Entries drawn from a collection
*** Block opens ***

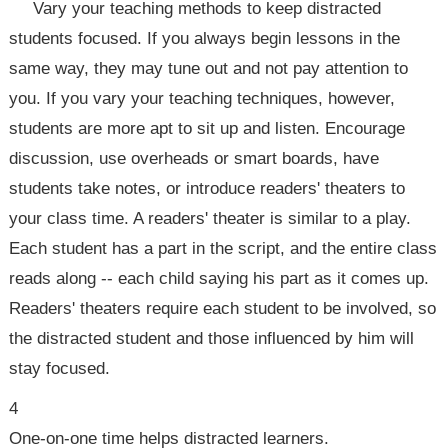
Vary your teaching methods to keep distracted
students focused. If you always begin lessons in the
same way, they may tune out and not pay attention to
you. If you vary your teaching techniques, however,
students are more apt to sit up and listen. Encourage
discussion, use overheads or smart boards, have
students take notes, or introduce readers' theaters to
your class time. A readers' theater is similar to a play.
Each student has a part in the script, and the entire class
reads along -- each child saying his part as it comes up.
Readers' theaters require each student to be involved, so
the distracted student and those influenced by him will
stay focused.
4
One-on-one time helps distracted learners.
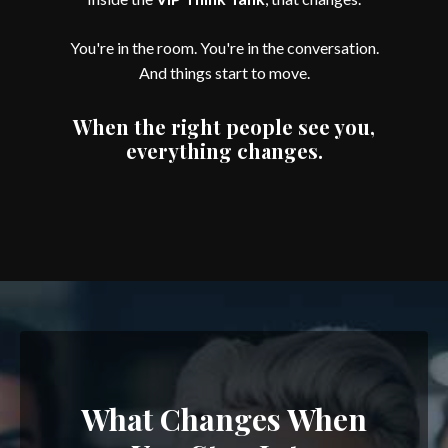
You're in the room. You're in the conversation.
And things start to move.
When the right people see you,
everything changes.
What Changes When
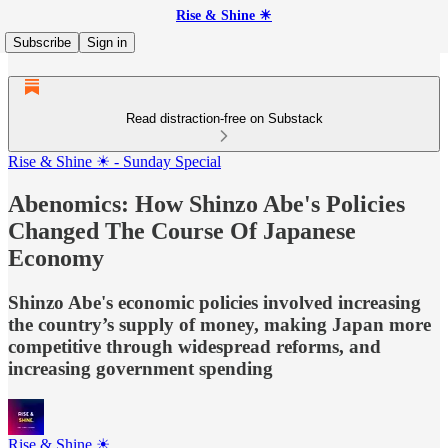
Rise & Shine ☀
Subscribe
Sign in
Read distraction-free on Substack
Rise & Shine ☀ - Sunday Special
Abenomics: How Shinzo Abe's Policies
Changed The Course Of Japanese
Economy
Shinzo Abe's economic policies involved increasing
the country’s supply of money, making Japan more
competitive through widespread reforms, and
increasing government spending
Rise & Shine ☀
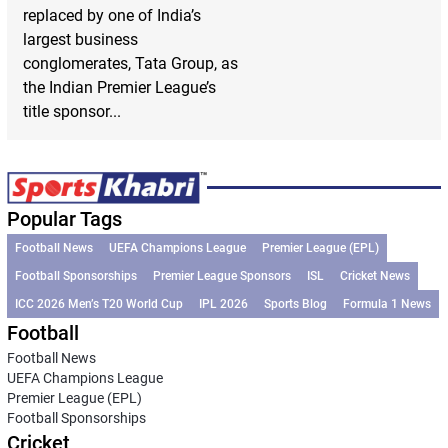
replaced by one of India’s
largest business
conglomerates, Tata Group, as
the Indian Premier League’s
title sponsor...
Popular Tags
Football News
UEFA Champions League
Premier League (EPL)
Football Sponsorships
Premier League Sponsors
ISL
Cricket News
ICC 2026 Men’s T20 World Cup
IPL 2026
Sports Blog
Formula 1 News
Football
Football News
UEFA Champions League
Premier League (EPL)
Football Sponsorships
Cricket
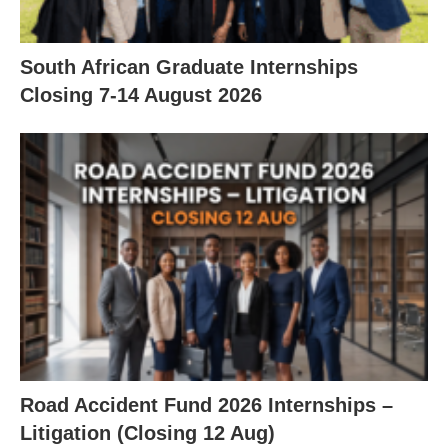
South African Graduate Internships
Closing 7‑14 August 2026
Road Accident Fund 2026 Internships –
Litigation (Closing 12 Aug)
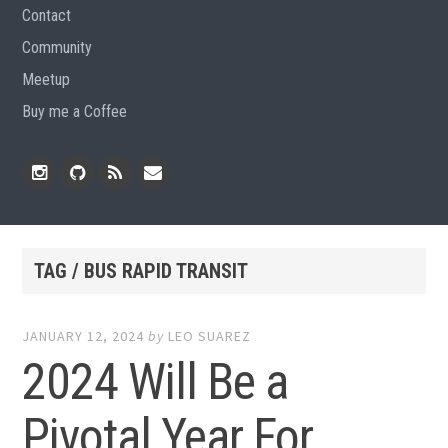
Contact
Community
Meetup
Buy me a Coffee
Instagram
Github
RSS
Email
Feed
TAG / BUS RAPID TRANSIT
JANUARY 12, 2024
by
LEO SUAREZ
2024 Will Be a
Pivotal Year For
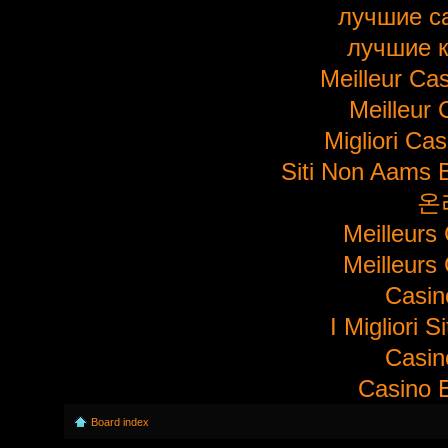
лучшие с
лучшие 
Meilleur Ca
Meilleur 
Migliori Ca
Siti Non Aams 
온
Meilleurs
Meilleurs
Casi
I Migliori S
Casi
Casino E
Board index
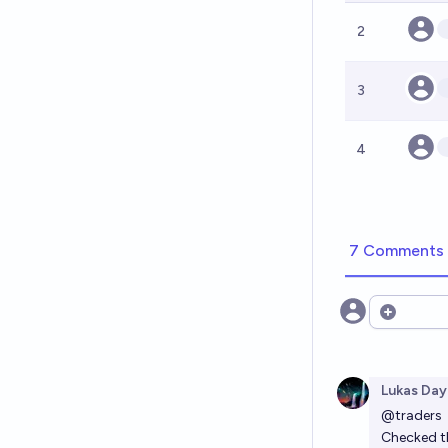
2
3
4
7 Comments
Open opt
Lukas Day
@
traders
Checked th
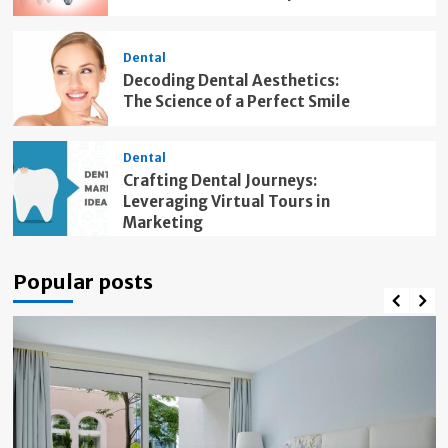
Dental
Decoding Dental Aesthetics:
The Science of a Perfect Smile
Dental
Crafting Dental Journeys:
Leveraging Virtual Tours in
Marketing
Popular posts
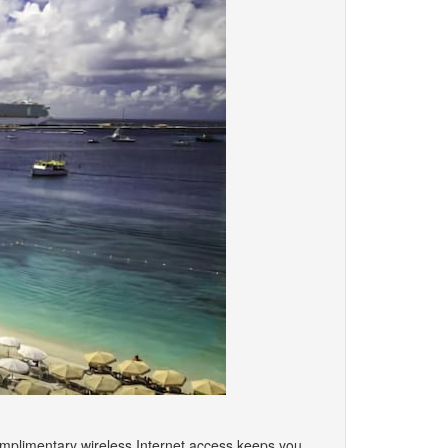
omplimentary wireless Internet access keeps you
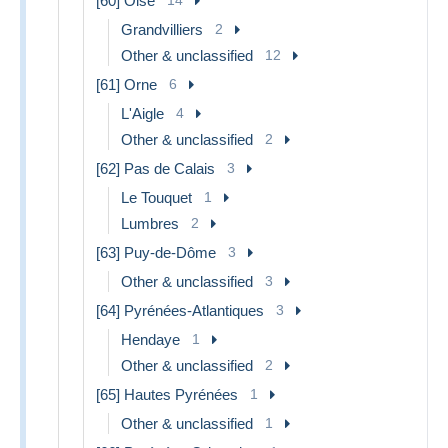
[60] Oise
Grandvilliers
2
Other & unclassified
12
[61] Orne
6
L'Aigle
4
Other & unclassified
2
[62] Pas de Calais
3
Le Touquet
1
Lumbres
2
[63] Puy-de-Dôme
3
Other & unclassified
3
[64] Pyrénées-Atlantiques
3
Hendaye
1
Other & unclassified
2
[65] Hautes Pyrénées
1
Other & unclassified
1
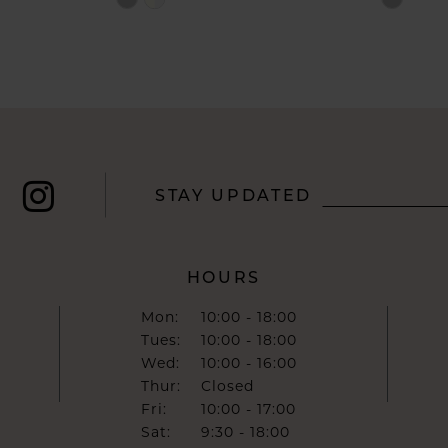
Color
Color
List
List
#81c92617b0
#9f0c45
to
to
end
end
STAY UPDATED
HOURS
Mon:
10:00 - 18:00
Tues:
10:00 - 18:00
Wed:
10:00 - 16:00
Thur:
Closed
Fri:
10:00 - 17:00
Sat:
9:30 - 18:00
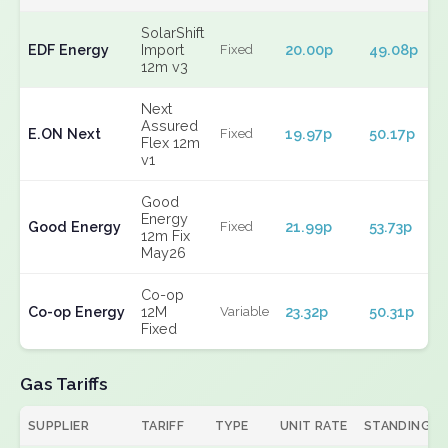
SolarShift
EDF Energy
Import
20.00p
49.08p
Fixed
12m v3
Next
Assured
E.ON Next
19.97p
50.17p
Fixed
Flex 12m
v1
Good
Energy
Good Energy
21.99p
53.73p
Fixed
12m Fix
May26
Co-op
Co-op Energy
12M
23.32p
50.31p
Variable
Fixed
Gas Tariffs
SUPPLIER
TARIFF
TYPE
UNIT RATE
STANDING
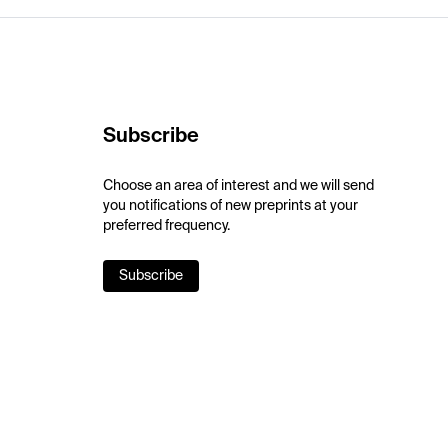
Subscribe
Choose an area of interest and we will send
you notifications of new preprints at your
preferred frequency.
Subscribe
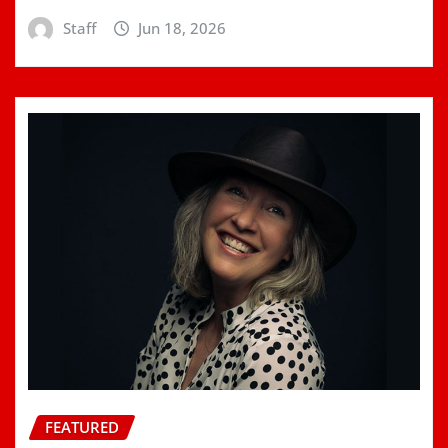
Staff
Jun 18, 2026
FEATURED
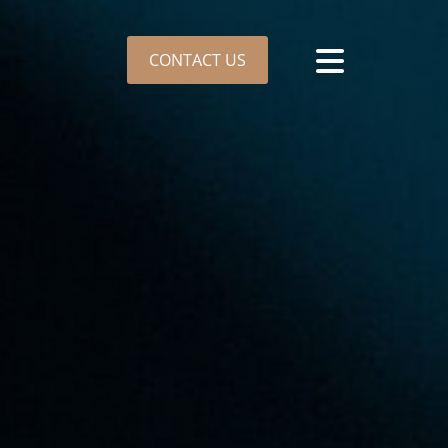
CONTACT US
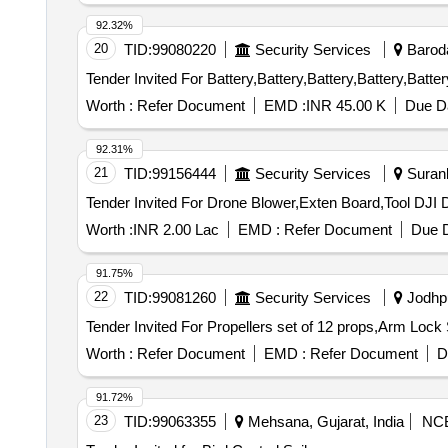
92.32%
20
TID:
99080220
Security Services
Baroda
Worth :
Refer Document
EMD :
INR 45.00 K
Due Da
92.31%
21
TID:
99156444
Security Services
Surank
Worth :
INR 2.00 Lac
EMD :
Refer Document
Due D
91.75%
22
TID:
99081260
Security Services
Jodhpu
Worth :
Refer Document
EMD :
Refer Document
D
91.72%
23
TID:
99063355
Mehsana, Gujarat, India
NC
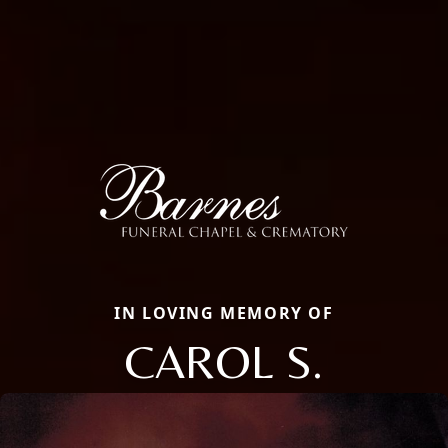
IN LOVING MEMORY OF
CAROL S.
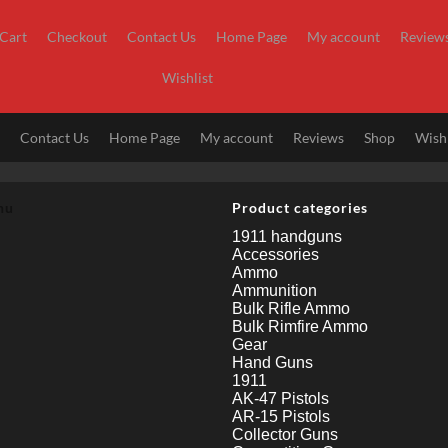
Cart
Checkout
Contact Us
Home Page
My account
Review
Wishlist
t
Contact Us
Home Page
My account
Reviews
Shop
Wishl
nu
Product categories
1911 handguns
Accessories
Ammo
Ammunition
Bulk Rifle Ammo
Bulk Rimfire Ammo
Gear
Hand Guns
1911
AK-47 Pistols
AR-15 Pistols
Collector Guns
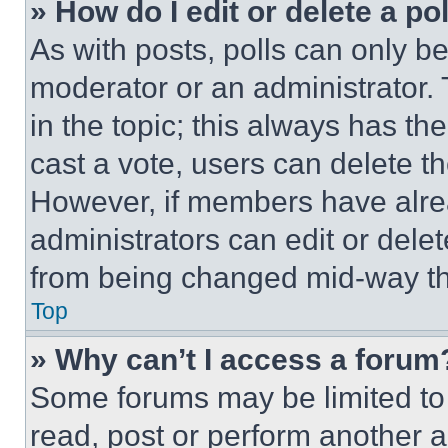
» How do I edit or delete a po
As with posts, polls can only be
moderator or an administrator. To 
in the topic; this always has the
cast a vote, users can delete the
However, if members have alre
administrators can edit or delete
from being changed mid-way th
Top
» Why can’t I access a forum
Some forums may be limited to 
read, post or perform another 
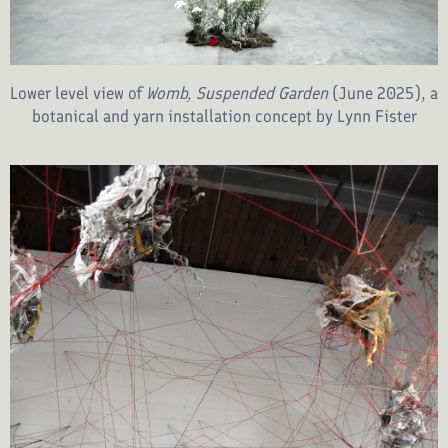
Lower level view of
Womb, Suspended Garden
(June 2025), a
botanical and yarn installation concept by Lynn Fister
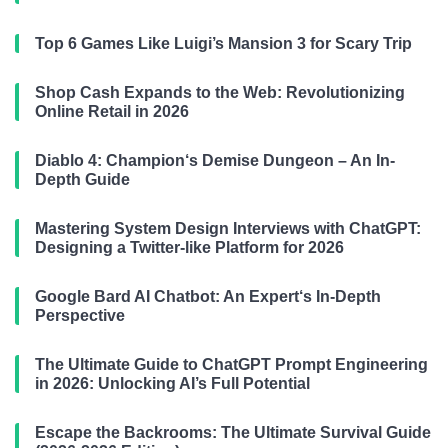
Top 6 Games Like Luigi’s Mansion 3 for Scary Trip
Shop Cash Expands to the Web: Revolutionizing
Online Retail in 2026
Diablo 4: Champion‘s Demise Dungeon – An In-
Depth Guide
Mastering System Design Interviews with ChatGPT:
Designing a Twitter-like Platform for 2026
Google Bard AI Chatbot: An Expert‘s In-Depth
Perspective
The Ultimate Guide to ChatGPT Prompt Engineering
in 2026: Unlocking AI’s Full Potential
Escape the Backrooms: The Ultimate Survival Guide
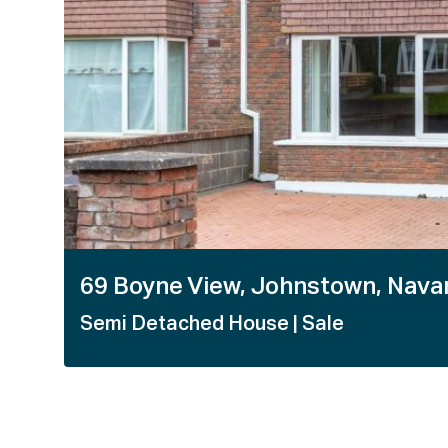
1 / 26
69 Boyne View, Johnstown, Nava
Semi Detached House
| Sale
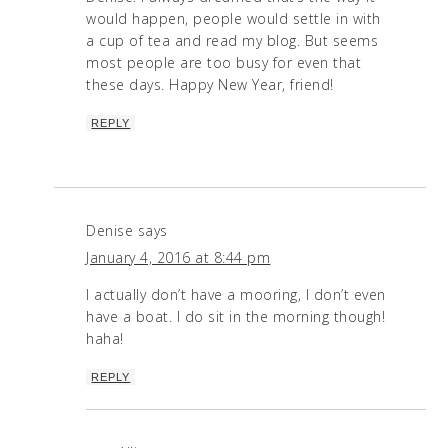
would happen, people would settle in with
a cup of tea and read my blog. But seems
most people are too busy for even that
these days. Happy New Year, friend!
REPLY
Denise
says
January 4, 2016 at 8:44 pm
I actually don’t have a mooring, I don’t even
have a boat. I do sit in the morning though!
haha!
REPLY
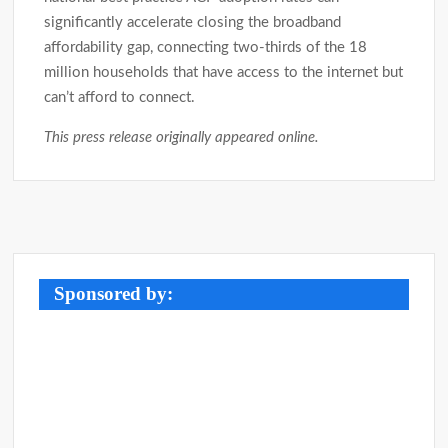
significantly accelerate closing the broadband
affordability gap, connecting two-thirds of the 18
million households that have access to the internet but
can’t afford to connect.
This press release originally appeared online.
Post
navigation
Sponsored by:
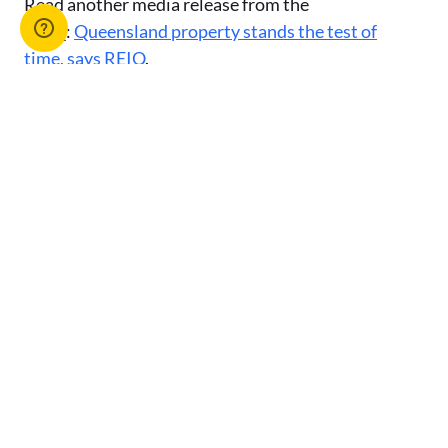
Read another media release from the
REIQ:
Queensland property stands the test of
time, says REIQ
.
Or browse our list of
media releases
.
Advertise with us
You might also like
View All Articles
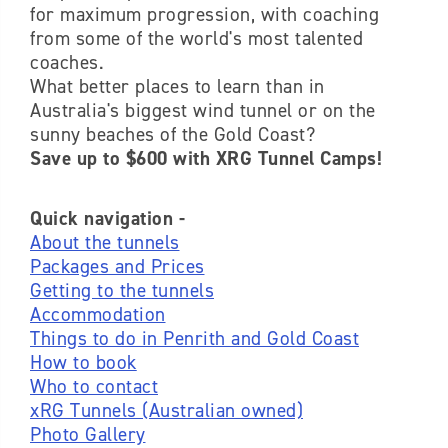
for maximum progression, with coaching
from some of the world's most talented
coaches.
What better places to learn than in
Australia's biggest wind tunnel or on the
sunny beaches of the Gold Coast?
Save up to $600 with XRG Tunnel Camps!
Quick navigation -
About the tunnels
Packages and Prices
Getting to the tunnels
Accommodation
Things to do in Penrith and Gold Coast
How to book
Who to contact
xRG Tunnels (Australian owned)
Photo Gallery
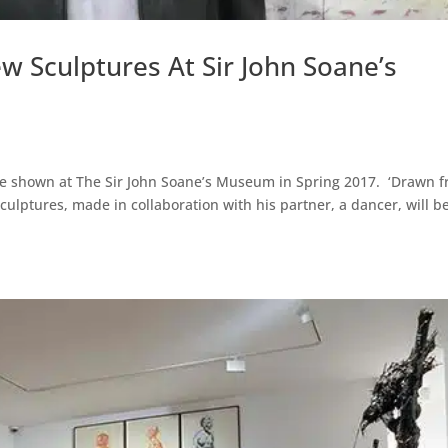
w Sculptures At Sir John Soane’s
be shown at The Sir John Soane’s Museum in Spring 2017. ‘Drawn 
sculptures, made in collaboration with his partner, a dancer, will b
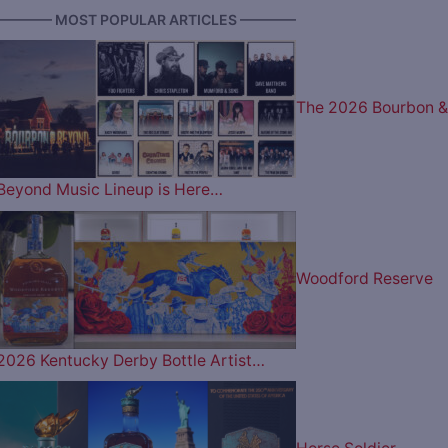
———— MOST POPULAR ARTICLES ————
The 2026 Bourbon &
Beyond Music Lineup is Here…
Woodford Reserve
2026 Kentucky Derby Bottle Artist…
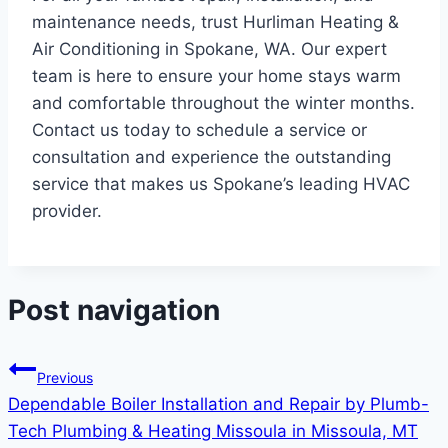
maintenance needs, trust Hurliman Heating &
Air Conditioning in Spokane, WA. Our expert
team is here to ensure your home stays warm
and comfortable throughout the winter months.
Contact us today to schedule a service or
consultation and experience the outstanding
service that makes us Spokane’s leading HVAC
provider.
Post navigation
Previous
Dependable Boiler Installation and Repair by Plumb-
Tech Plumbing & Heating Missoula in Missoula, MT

*** Block closes ***

■ Exercise instructions
Can you give the lines between the one holding "Read another media release from the" and the one holding "View All Articles", inclusive, again with "browse" replaced by "explore" and everything else unchanged?

■ Task solution
Read another media release from the
REIQ:
Queensland property stands the test of
time, says REIQ
.
Or explore our list of
media releases
.
Advertise with us
You might also like
View All Articles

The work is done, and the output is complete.